We avoid intimacy because having intimacy means exposing our secrets. Being intimate means sharing the secrets of our hearts, minds, and souls with another fragile and imperfect human being. Intimacy requires that we allow another person to discover what moves us, what inspires us, what drives us, what eats at us, what we are running toward, what we are running from, what self-destructive enemies lie within us, and what wild and wonderful dreams we hold in our hearts.
In The Seven Levels of Intimacy, Matthew Kelly teaches us in practical and unforgettable ways how to know these things about ourselves and how to share ourselves more deeply with the people we love. This book will change the way you approach your relationships forever!

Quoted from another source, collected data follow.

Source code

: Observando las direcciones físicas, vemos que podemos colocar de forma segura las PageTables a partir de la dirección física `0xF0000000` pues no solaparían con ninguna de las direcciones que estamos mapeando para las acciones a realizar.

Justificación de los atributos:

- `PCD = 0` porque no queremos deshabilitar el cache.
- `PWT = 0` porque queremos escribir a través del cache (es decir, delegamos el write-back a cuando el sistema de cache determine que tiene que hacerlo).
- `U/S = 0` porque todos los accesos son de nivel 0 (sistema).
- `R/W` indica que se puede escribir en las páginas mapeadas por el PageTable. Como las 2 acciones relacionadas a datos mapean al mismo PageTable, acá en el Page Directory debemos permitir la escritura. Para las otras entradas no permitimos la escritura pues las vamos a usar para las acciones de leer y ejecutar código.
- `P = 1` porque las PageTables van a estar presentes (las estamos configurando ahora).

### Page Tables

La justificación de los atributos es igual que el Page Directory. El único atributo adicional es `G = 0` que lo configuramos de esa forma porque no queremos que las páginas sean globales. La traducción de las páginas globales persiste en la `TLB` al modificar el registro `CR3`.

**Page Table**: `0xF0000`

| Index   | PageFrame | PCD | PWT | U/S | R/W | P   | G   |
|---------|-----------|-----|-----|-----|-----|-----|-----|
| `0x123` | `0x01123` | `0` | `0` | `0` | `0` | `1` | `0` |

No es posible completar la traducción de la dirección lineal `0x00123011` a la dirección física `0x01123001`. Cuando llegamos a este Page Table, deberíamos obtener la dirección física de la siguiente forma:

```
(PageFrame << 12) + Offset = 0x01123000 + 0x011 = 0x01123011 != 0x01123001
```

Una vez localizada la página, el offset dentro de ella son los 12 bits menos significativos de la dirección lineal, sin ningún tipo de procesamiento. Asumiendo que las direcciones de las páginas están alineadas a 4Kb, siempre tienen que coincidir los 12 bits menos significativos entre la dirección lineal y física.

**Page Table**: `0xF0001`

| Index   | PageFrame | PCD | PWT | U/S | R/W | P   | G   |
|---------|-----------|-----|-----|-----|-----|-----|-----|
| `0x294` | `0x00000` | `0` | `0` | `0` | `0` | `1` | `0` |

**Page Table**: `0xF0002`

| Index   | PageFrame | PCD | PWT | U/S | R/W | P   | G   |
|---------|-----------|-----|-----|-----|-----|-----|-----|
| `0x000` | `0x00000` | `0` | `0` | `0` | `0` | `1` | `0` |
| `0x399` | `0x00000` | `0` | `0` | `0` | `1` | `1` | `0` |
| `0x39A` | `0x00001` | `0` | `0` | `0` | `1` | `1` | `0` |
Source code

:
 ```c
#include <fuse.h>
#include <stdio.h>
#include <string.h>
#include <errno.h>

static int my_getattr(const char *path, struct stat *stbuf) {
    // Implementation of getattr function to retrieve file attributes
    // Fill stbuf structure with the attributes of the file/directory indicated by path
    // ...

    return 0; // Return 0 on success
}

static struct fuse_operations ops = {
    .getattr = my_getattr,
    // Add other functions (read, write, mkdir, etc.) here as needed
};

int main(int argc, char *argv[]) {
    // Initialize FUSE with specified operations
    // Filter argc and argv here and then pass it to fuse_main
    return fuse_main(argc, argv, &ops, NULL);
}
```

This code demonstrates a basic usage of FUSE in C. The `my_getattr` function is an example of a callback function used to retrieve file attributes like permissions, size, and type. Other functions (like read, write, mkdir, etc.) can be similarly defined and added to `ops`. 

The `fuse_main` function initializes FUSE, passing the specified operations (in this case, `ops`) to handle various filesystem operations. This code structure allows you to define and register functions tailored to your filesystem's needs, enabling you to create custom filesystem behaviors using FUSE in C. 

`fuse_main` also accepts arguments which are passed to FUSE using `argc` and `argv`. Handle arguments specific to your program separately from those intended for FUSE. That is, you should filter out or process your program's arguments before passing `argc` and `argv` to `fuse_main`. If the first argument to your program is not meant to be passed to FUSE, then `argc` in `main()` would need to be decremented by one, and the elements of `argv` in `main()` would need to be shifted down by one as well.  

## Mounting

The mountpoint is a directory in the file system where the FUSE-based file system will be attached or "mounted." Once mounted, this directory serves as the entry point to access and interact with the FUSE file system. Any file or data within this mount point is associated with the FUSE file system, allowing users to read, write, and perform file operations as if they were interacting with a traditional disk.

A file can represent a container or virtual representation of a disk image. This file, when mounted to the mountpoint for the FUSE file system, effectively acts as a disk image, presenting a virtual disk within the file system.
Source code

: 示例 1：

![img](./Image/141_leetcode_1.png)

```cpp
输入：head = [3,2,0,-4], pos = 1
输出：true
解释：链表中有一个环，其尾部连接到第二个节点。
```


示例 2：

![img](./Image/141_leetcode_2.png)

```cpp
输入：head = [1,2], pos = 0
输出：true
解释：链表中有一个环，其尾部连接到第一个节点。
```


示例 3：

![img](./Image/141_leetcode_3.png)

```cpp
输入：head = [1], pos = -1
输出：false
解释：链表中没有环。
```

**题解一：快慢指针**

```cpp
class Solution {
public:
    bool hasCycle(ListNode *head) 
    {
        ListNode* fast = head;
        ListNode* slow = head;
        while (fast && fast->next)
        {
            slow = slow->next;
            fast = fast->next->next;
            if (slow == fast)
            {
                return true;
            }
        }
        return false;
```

A throwaway buzzword in pop psychology, intimacy remains a litmus test for the health of relationships and is something everyone should strive for, says Kelly, the bestselling author of The Rhythm of Life. "Intimacy is the one thing a person cannot live happily without," he writes. Since many people cling to the "pubescent notion" that intimacy and sex are synonymous, Kelly begins by talking about what intimacy is not-sex, common interests-and proffering up inspirational tidbits and oft heard motivational questions ("Who energizes you?" "Why do they energize you?" "How do you want to be remembered?") before hammering home the thesis of this book: intimacy is a "legitimate need." His seven levels of intimacy-cliches; facts; opinions; hopes and dreams; feelings; faults, fears and failures; and legitimate needs-each get a chapter-length discussion. Kelly advocates openness-in communication, enduring pain, delaying gratification-and sprinkles in bits of spirituality in cajoling readers to foster intimacy, and, in turn, love and the meaning of life. "Life is about love. It's about whom you love and whom you hurt. Life's about how you love and hurt the people close to you." His view may seem simplistic, but Kelly's simple, direct prose and patient explanations will appeal to spiritual readers.